Reputation: 1412
I have a pandas DataFrame
like this
name loc_x loc_y grp_name
a1 1.0 2.0 set1
a2 2.0 3.0 set1
a3 3.2 4.1 set2
a4 7.9 4.2 set2
I want to generate a GeoDataFrame
that generates a polygon
using loc_x
and loc_y
grouped on grp_name
and also includes a column name
that has the values in my original data frame concatenated by |
? The result should look like this
name geometry
set1 a1|a2 POLYGON ((1.0, 2.0)...)
set2 a3|a4 POLYGON ((3.2, 4.1)...)
I do this to get the geometry column but how do I also get an additional column with name
concatenated from my base data frame?
gdf = gpd.GeoDataFrame(geometry=df.groupby('grp_name').apply(
lambda g: Polygon(gpd.points_from_xy(g['loc_x'], g['loc_y']))))
Upvotes: 0
Views: 1144
Reputation: 31236
groupby().apply()
provides a reference to dataframe for each group.

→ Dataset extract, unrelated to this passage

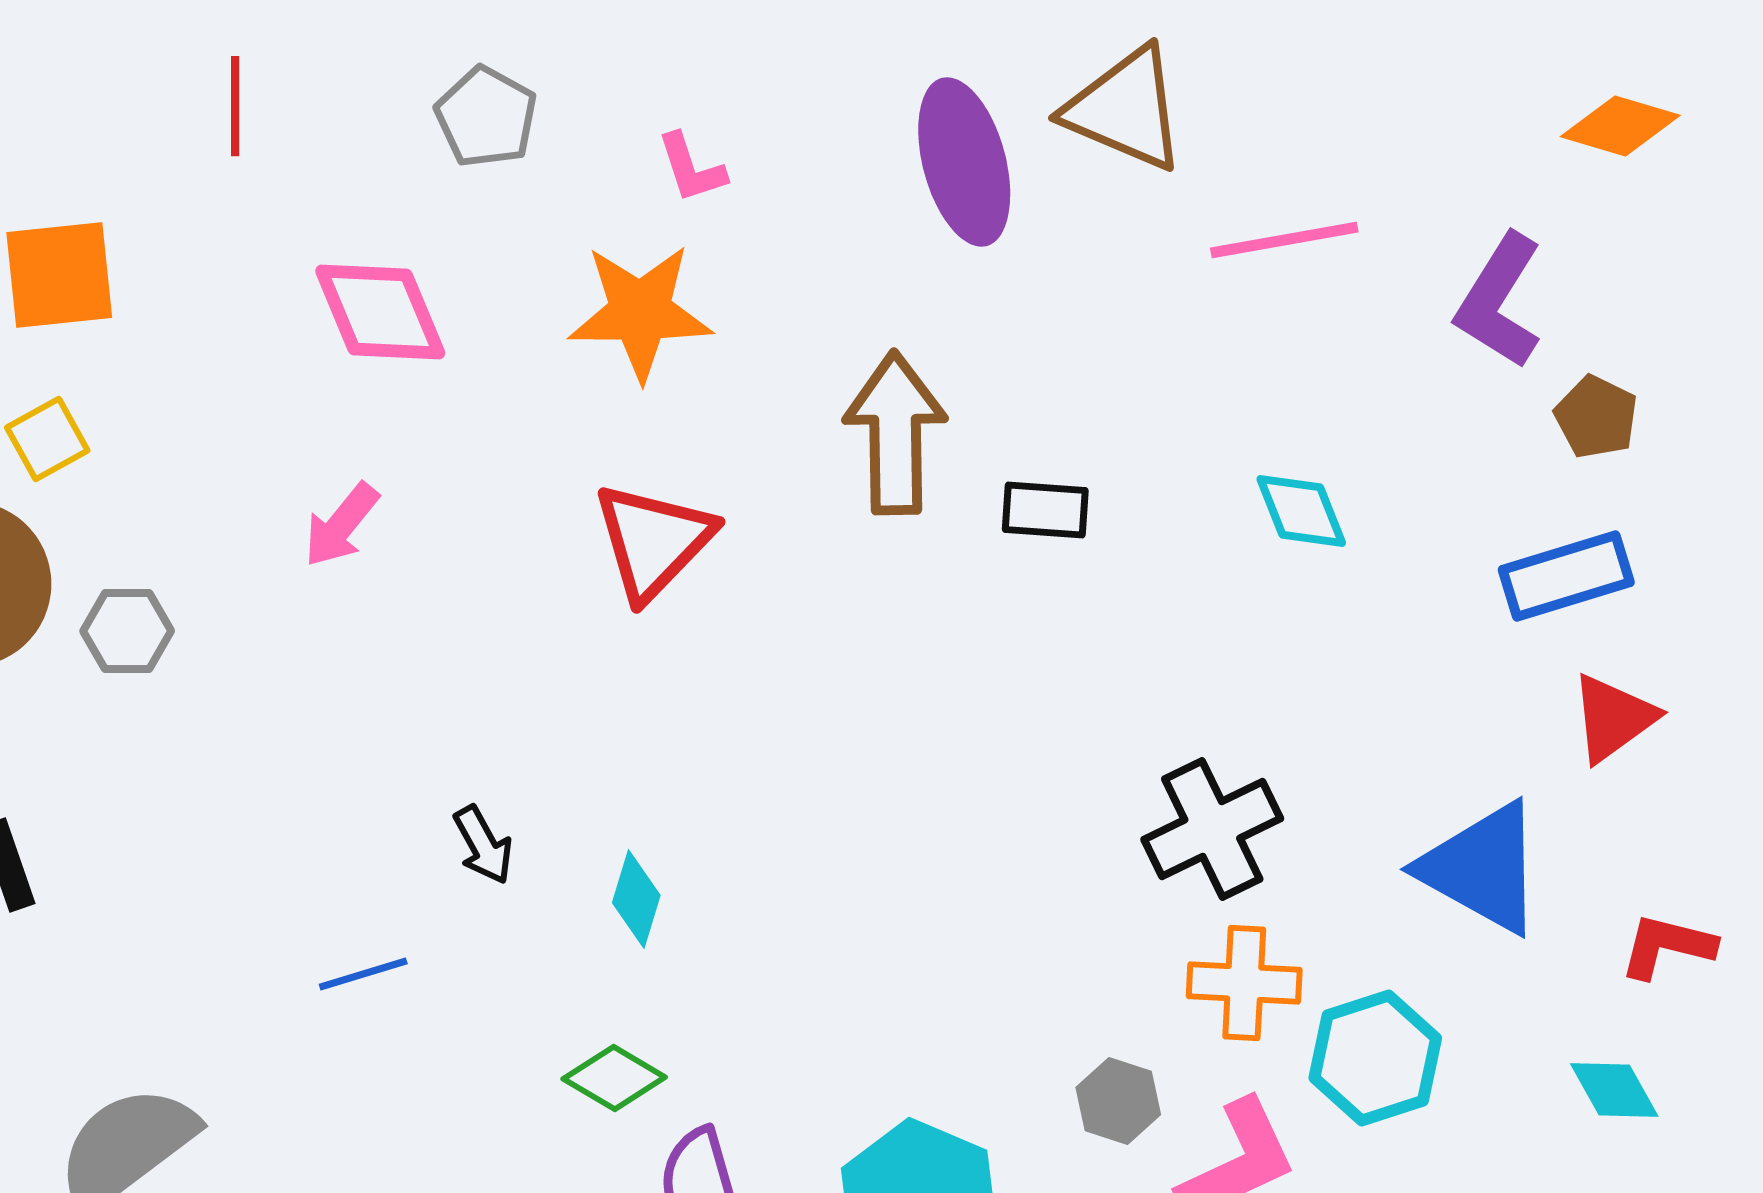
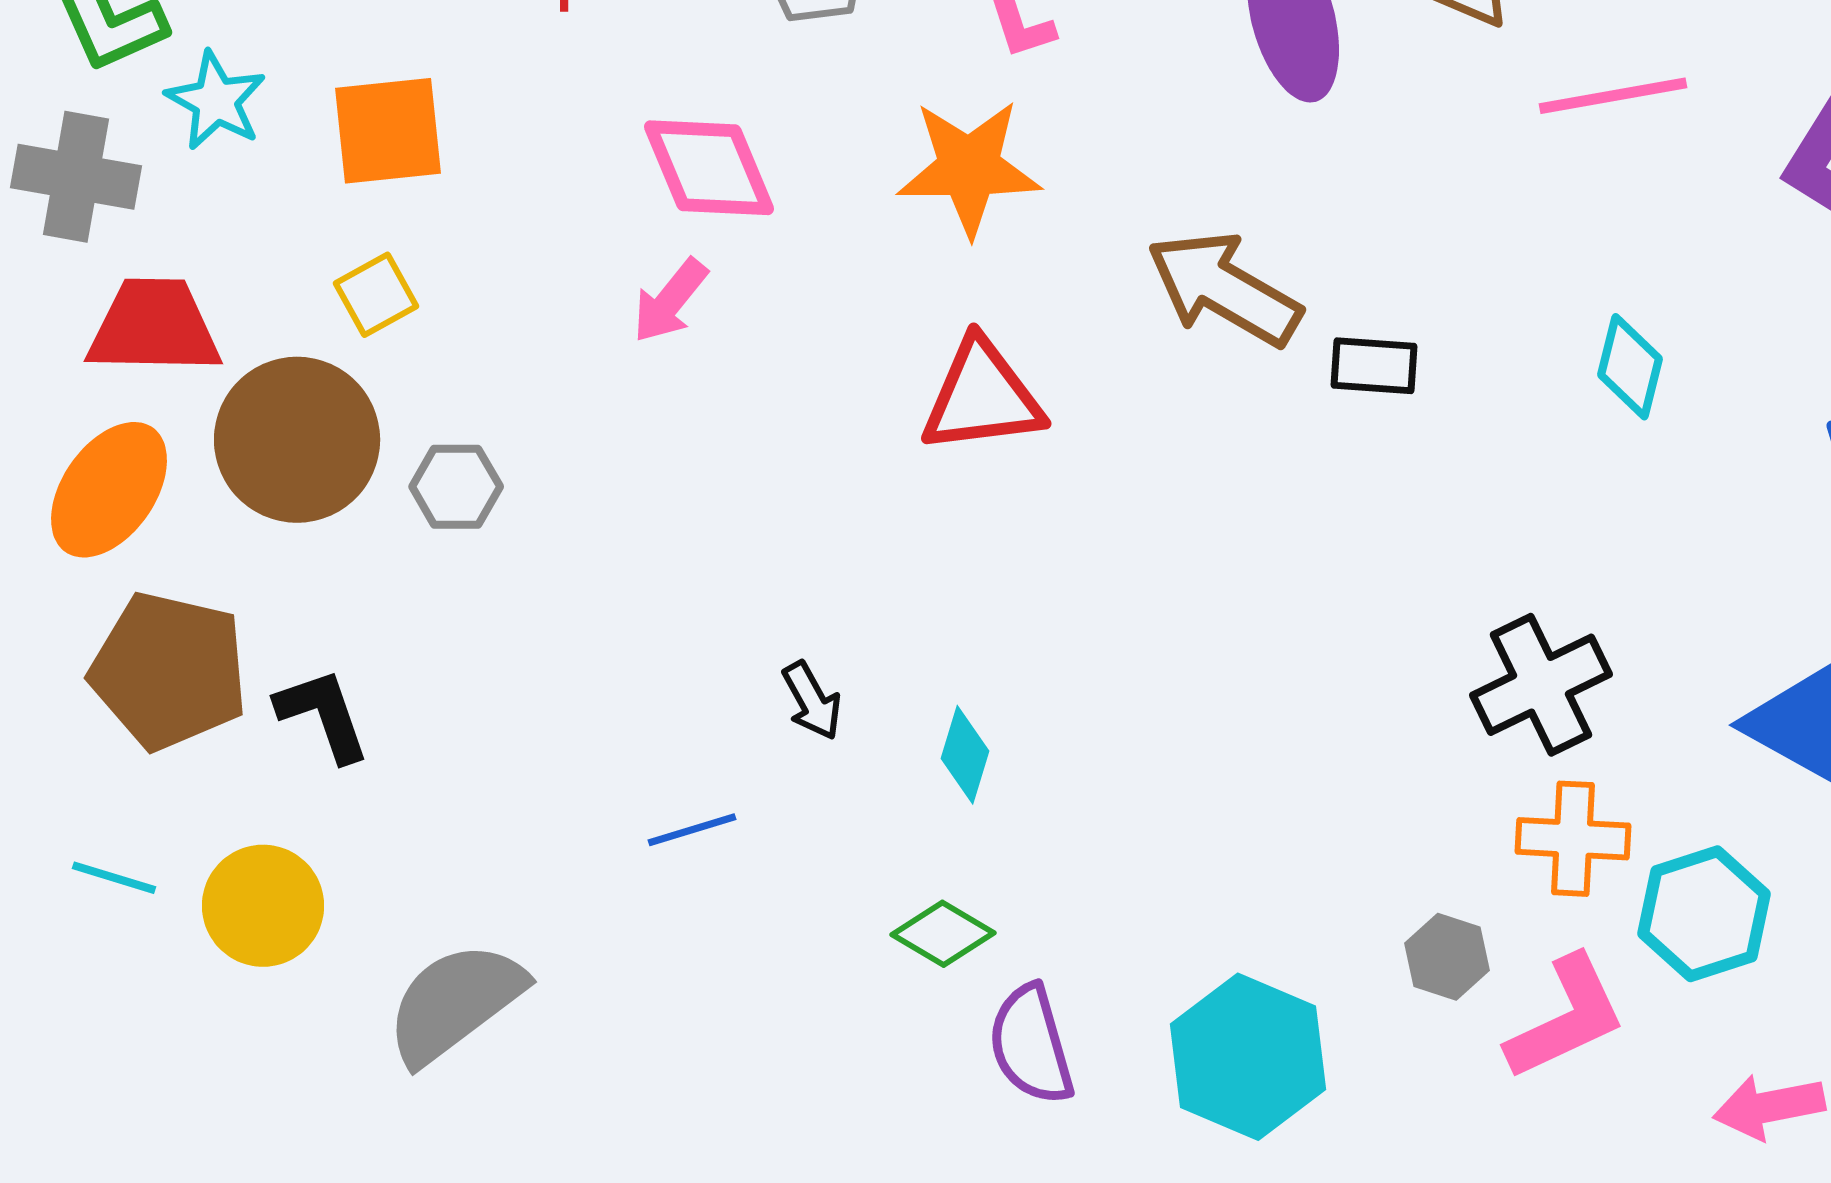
brown arrow: (895, 433) -> (1224, 289), turned -59
cyan diamond: (1301, 511) -> (1630, 367), turned 36
pink arrow: (341, 525) -> (670, 301), moved
red triangle: (653, 541) -> (982, 397), turned 39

It's then simple to construct the two outputs you want per groupimport pandas as pd
import geopandas as gpd
import shapely.geometry
import io
df = pd.read_csv(io.StringIO("""name loc_x loc_y grp_name
a1 1.0 2.0 set1
a2 2.0 3.0 set1
a2.5 3.0 4.0 set1
a3 3.2 4.1 set2
a4 7.9 4.2 set2
a4.5 8.1 4.3 set2"""),sep="\s+",)
gpd.GeoDataFrame(
df.groupby("grp_name").apply(
lambda d: pd.Series(
{
"name": "|".join(d["name"].tolist()),
"geometry": shapely.geometry.Polygon(
d.loc[:, ["loc_x", "loc_y"]].values
),
}
)
)
)
Upvotes: 1